Nothing, in the sort of nature of the universe that prevents it. We don't know our own consciousness why it happens. So how could we say for sure that, AI will not have consciousness at some point? Again, we're not talking about. 2025 problem. But nonetheless, that I thought was quite useful framework and also linking between.

The more our knowledge of how our brain can do so much with so little power shapes into the research. Cuz , AI is expected to take over the brains. It obviously does a lot better for very narrow applications, but it might start to do it for more universal application at some point in our lifetime.

But it's gonna still take a lot more power at the current, rate. But I thought that was thought provoking. Likewise, one of the books that came out maybe five or six years ago that was among the most useful on ai I think it was Pablo Dominance, the master algorithm, that really was just a great tutorial about the different approaches and don't say AI has moved more and more into deep learning and newer network since the book was written, but it was really going through.

actually, no one knows for sure which system will end up being an a combination of the systems is what most companies use, and I think a fluency of at least, how it gets done, what's the difference between rule-based and machine learning. I think any executive that doesn't have that basic level of knowledge is.

 In risk of negligence in doing their job. You ask about CTOs, one of the biggest frustrations of the CTOs is, and some of it is because CTOs don't communicate well, but most of the time is because there is a missing basic education for their peers in the business side about some, technologies that , as you said, could still have exponential impact in the future.

[00:39:12] Mahan Tavakoli: don't necessarily have to become a technologist. However, as the c e O and the senior leadership team, you do need to have some of the basic understanding that enables the organization to take advantage of the technologies. And in order to do that, I love you quoted. David Rubenstein.

I had a conversation with him for my podcast as well.
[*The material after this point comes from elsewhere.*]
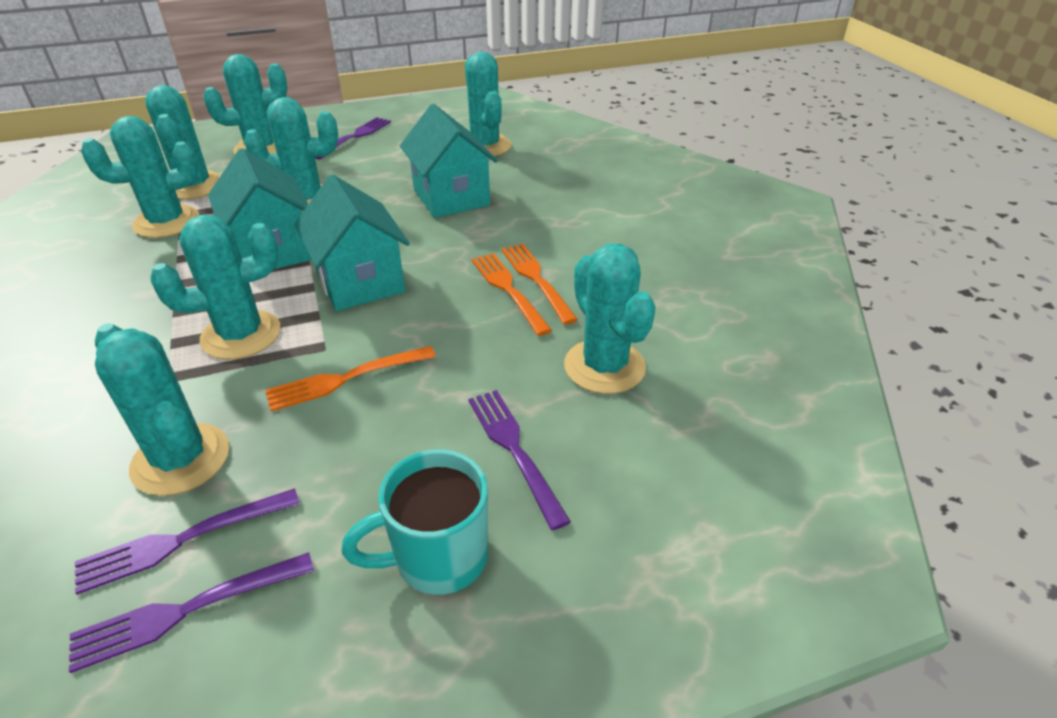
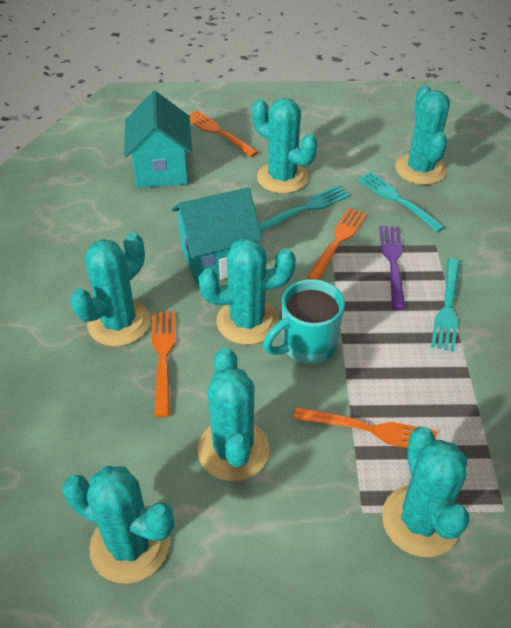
orange fork: 3 -> 4
purple fork: 4 -> 1
turquoise cactus: 8 -> 7
turquoise fork: 0 -> 3
turquoise house: 3 -> 2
He's an obsessive reader, reads a hundred plus books a year, and I know you read a lot as well. That has to be part of how we understand this future. So I really appreciate those recommendations. I really appreciate all of the writing.

And thinking you do as well evolve. So how can the audience follow some of your work? 
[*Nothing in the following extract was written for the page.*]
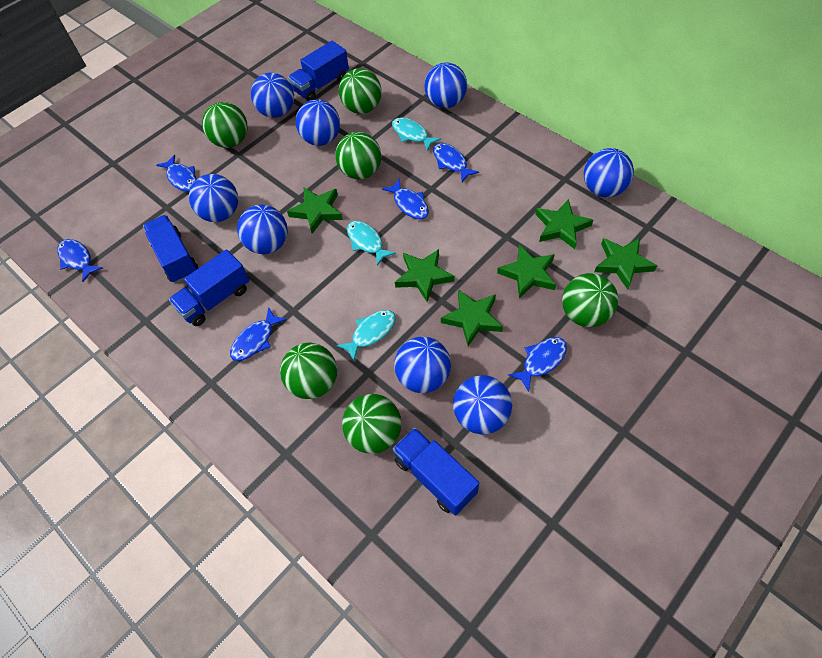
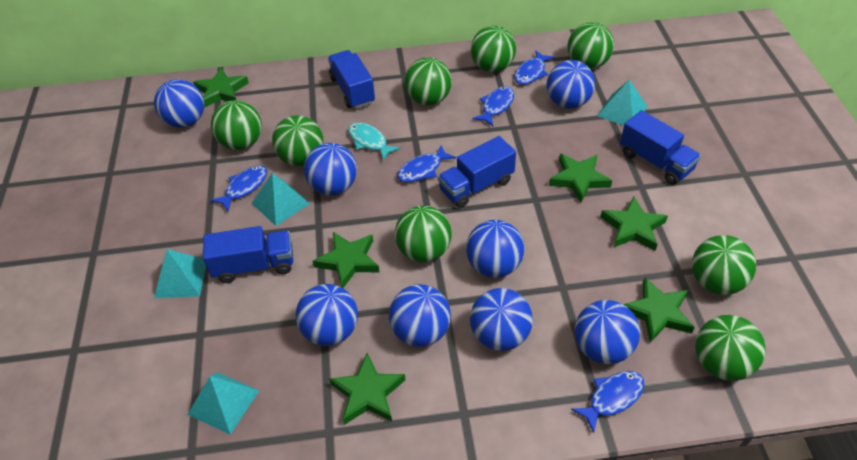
blue fish: 6 -> 5
green ball: 6 -> 8
turquoise fish: 3 -> 1
turquoise pyramid: 0 -> 4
[00:39:58] Yuval Atsmon: I probably, should and could do more in terms of posting some of it. But as my day job is still to work with clients on a variety of things. And therefore as much as I enjoy it it actually.
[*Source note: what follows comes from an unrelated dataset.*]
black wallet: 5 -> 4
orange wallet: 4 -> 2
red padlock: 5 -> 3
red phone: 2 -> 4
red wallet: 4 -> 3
Forces me to learn more deeply. The reason I post, the reason I write articles, the reason I sometimes do faculty programs is because I learn much more deeply when I teach, I put a pretty high bar on what I try to post rather than the frequency. But I do try to do it on LinkedIn, pretty frequently and sometimes through the McKinsey articles.

So those are probably the main ways. That I contribute outside know. 

[00:40:32] Mahan Tavakoli: Those are outstanding. We'll link to them in the show notes. I really appreciate the conversation with you Yuval, in that. Strategy and strategic planning can use AI in augmenting the thinking and really appreciate the insights that you have shared with respect to how CEOs and leadership teams can do that.

Thank you so much for the conversation, Yuval. , 

[00:40:56] Yuval Atsmon: it's been a pleasure and I think, we will see a lot more happening that I don't even know yet that will start to give opportunities for all of us to enjoy the benefits of ai.